Il lavoro che da tempo impegna centinaia di uomini delle forze dell’ordine guidate dal Procuratore di Roma, Giuseppe Pignatone, è un lavoro complesso. Non è un caso che lui sia venuto dalla Procura di Reggio Calabria portando i suoi collaboratori più fidati. Una mossa che ha diverse chiavi di lettura, ma nella realtà, insinua il forte dubbio che un sistema malavitoso si sia trasformato in un virus che ha colpito pezzi di apparati di contrasto al crimine nella Capitale. Da oltre 15 anni. Questa è la mission del Procuratore di Roma, debellare la gramigna cresciuta all’interno delle Istituzioni capitoline e distruggere il seme del male rappresentato in larga parte da questo Re di una Roma Criminale che attraversa tutti gli strati della società.
Sono lontani i tempi in cui Massimo Carminati, detto er cecato per aver perso l’occhio durante un tentativo di fuga negli anni ’80, con una Vespa faceva il “pony express” per alcuni capizona della Banda della Magliana ( o così piace dire a qualcuno di loro). Lui, nato nella malavita al fianco di Enrico De Pedis, non è stato solo il ragazzo di bottega come si vuol far credere. E’ diventato l’erede di quell’impero di potere . Un potere che è stato complice di servizi segreti più o meno deviati.
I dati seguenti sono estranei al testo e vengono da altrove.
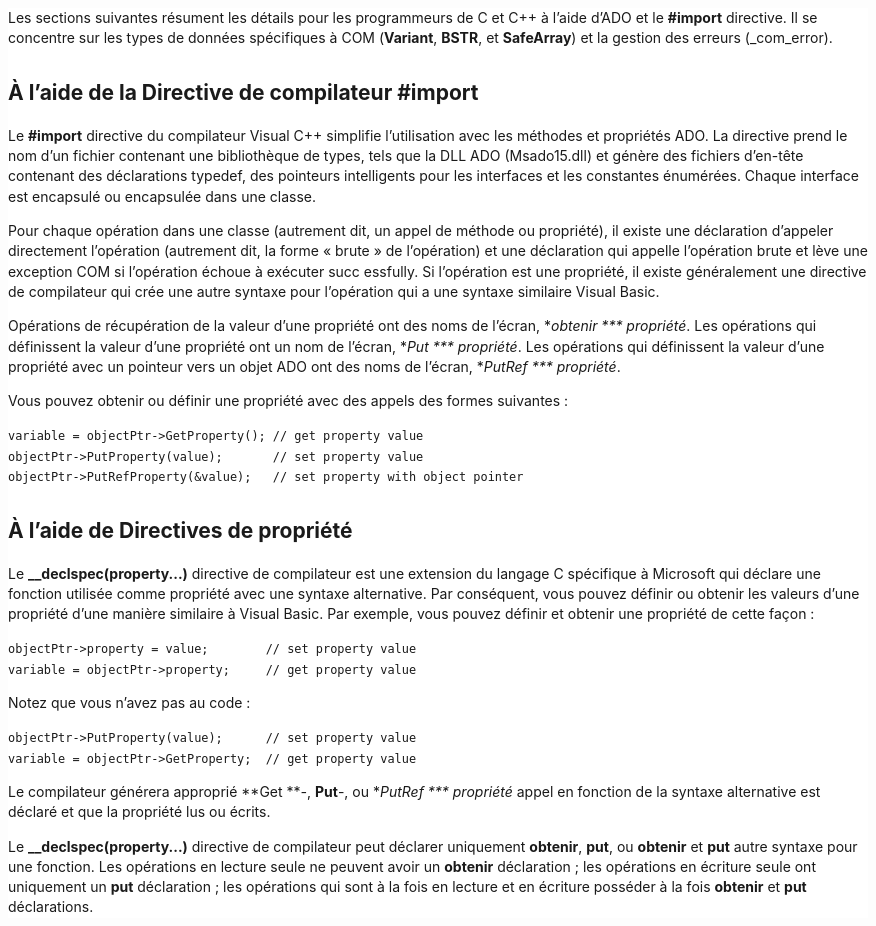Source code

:  Les sections suivantes résument les détails pour les programmeurs de C et C++ à l’aide d’ADO et le **#import** directive. Il se concentre sur les types de données spécifiques à COM (**Variant**, **BSTR**, et **SafeArray**) et la gestion des erreurs (_com_error).  
  
## <a name="using-the-import-compiler-directive"></a>À l’aide de la Directive de compilateur #import  
 Le **#import** directive du compilateur Visual C++ simplifie l’utilisation avec les méthodes et propriétés ADO. La directive prend le nom d’un fichier contenant une bibliothèque de types, tels que la DLL ADO (Msado15.dll) et génère des fichiers d’en-tête contenant des déclarations typedef, des pointeurs intelligents pour les interfaces et les constantes énumérées. Chaque interface est encapsulé ou encapsulée dans une classe.  
  
 Pour chaque opération dans une classe (autrement dit, un appel de méthode ou propriété), il existe une déclaration d’appeler directement l’opération (autrement dit, la forme « brute » de l’opération) et une déclaration qui appelle l’opération brute et lève une exception COM si l’opération échoue à exécuter succ essfully. Si l’opération est une propriété, il existe généralement une directive de compilateur qui crée une autre syntaxe pour l’opération qui a une syntaxe similaire Visual Basic.  
  
 Opérations de récupération de la valeur d’une propriété ont des noms de l’écran, **obtenir *** propriété*. Les opérations qui définissent la valeur d’une propriété ont un nom de l’écran, **Put *** propriété*. Les opérations qui définissent la valeur d’une propriété avec un pointeur vers un objet ADO ont des noms de l’écran, **PutRef *** propriété*.  
  
 Vous pouvez obtenir ou définir une propriété avec des appels des formes suivantes :  
  
```  
variable = objectPtr->GetProperty(); // get property value   
objectPtr->PutProperty(value);       // set property value  
objectPtr->PutRefProperty(&value);   // set property with object pointer  
```  
  
## <a name="using-property-directives"></a>À l’aide de Directives de propriété  
 Le **__declspec(property...)**  directive de compilateur est une extension du langage C spécifique à Microsoft qui déclare une fonction utilisée comme propriété avec une syntaxe alternative. Par conséquent, vous pouvez définir ou obtenir les valeurs d’une propriété d’une manière similaire à Visual Basic. Par exemple, vous pouvez définir et obtenir une propriété de cette façon :  
  
```  
objectPtr->property = value;        // set property value  
variable = objectPtr->property;     // get property value  
```  
  
 Notez que vous n’avez pas au code :  
  
```  
objectPtr->PutProperty(value);      // set property value  
variable = objectPtr->GetProperty;  // get property value  
```  
  
 Le compilateur générera approprié **Get ***-*, **Put**-, ou **PutRef *** propriété* appel en fonction de la syntaxe alternative est déclaré et que la propriété lus ou écrits.  
  
 Le **__declspec(property...)**  directive de compilateur peut déclarer uniquement **obtenir**, **put**, ou **obtenir** et **put** autre syntaxe pour une fonction. Les opérations en lecture seule ne peuvent avoir un **obtenir** déclaration ; les opérations en écriture seule ont uniquement un **put** déclaration ; les opérations qui sont à la fois en lecture et en écriture posséder à la fois **obtenir** et **put** déclarations.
Oggi se chiedi un parere a “vecchi ma potenti arnesi” della mala romana sul boss di Corso Francia ti dicono, senza remore, “persona seria”. Due parole che in gergo significa: è rispettato ed è attivo. Non è il solo ad essere definito così, visto che molti della Banda lo sono, ma lui ha qualcosa di diverso. E’ freddo, uomo acuto e deciso, intelligente e culturalmente preparato. Ha una grana criminale di primissimo ordine. Una grana costruita nel tempo tra esperienze, dove la violenza è sempre stato il minimo comun denominatore.
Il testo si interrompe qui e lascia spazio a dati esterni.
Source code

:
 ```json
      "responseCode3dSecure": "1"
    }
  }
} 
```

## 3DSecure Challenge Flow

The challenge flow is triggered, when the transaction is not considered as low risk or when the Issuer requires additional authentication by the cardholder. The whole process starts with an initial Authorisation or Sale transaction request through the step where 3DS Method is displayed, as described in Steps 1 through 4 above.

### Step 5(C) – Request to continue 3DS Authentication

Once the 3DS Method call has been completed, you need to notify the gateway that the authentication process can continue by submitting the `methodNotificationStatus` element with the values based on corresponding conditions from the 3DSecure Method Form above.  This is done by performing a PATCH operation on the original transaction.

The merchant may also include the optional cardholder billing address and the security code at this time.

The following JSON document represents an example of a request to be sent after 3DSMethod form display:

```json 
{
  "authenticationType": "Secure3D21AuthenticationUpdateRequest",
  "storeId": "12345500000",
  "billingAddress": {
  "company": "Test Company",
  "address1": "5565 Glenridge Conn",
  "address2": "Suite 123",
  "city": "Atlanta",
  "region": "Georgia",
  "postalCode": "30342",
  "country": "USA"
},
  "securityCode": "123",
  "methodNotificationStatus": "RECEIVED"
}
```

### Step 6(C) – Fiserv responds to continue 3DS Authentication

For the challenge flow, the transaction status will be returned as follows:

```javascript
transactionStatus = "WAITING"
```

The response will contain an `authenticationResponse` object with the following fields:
Ha una mente raffinata che gli ha permesso di arrivare in ogni affare importante nella Capitale. Dove c’erano milioni di euro da depredare, l’ombra del cecato si allungava con i suoi uomini fidati, con eserciti di prestanome, con banche accomodanti e politici conniventi. Uomini come Mokbel, Cola, Mancini, Iannilli sono solo alcuni della galassia che circondava il boss. Sono uomini di “quella destra” fatta da cani sciolti ( ma di razza) che usa l’ideologia come una maschera dove nascondere i propri giochi sporchi e allo stesso tempo usa il fascino “del neofascista anni ’70” per intruppare manovalanza a basso costo. E questi sono nomi che rimangono lontani dalle strade e dai quartieri di cemento.
Quando si apriranno le porte delle volanti e dei cellulari, spezzoni interi di generazioni di uomini, che sono rimasti in mezzo al guado tra violenza politica e violenza criminale, saliranno per ingrossare le carceri capitoline.
Il giorno della tempesta perfetta è alle porte. I giochi sono quasi chiusi e molte serrande, quel mattino, rimarranno chiuse.